I’m at a loss. Can someone please help me understand what’s going on here?

It might be a problem calling acc_set_device_num() more than once. Try putting that in a conditional so it only happens once.

Brent, thanks so much for your help. I assumed that acc_set_device_num() could be called anytime outside an accelerator region, so that processing could be redirected at any point and as often as needed. As you’ve suggested, however, that is not the case. I convinced myself of this by inserting a call to acc_shutdown() just before ending the omp thread. The program then runs without the error, but so slowly that I’d be better off confining all work to a single device.

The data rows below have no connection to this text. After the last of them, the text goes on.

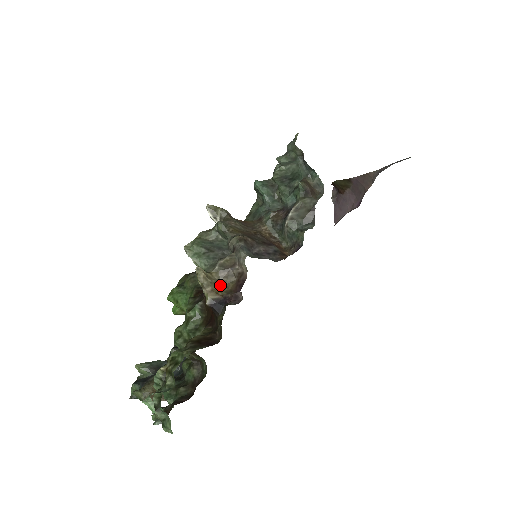
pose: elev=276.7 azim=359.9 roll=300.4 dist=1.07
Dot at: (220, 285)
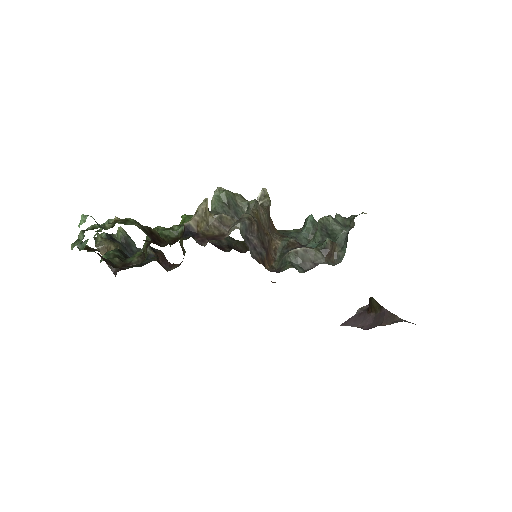
Dot at: (206, 225)
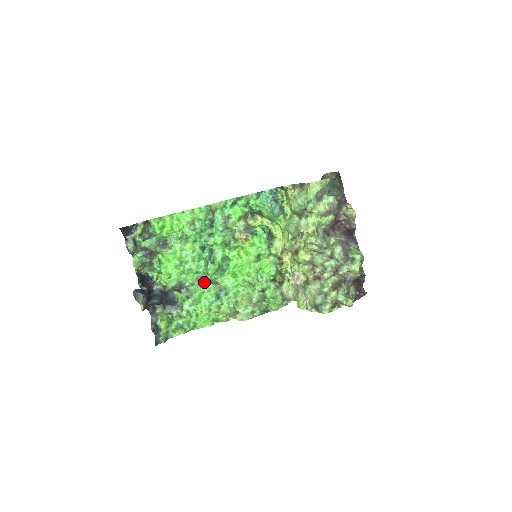
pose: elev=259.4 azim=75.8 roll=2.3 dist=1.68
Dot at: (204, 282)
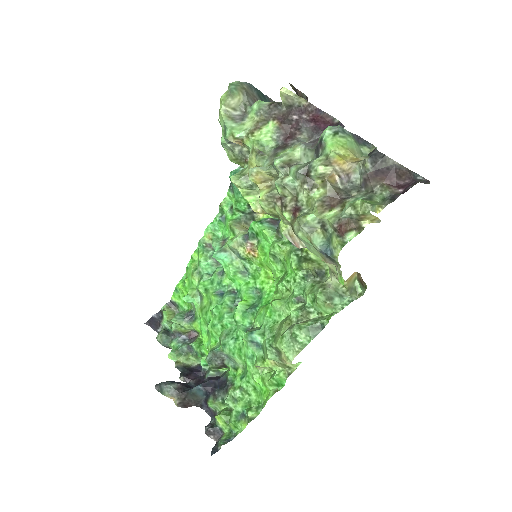
Dot at: (236, 335)
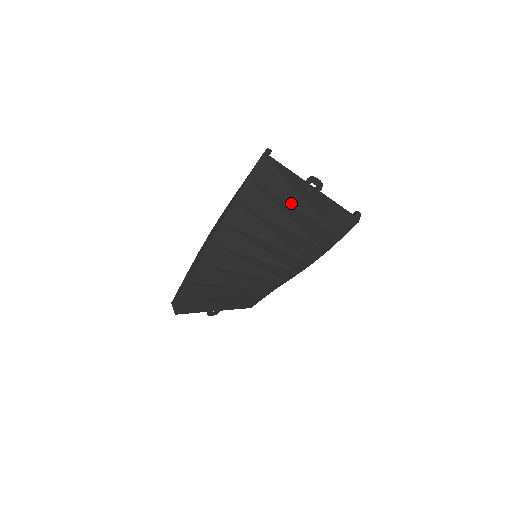
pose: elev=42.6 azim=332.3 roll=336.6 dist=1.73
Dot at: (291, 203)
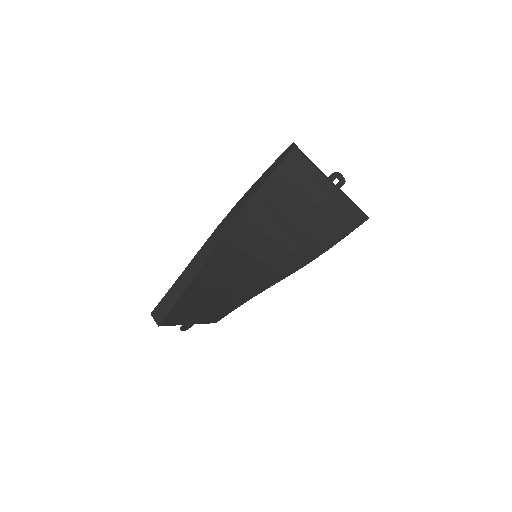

As currently written, the program can’t work as intended if I place the call to acc_set_device_num() in a conditional, as you suggested. Guess I’ll need to revise the flow of work in the main program.

Maybe it’s only me, but this seems to be a real limitation. Can anyone from PGI comment on the chances of improving on this in future revisions?

Hi Kim,

I’ll put in a feature request asking for a runtime function that checks if a device context has been created or not or possibly have acc_set_device be a no-op if the context is already set.

Thanks,
Mat

Thanks, Mat. That would be very helpful.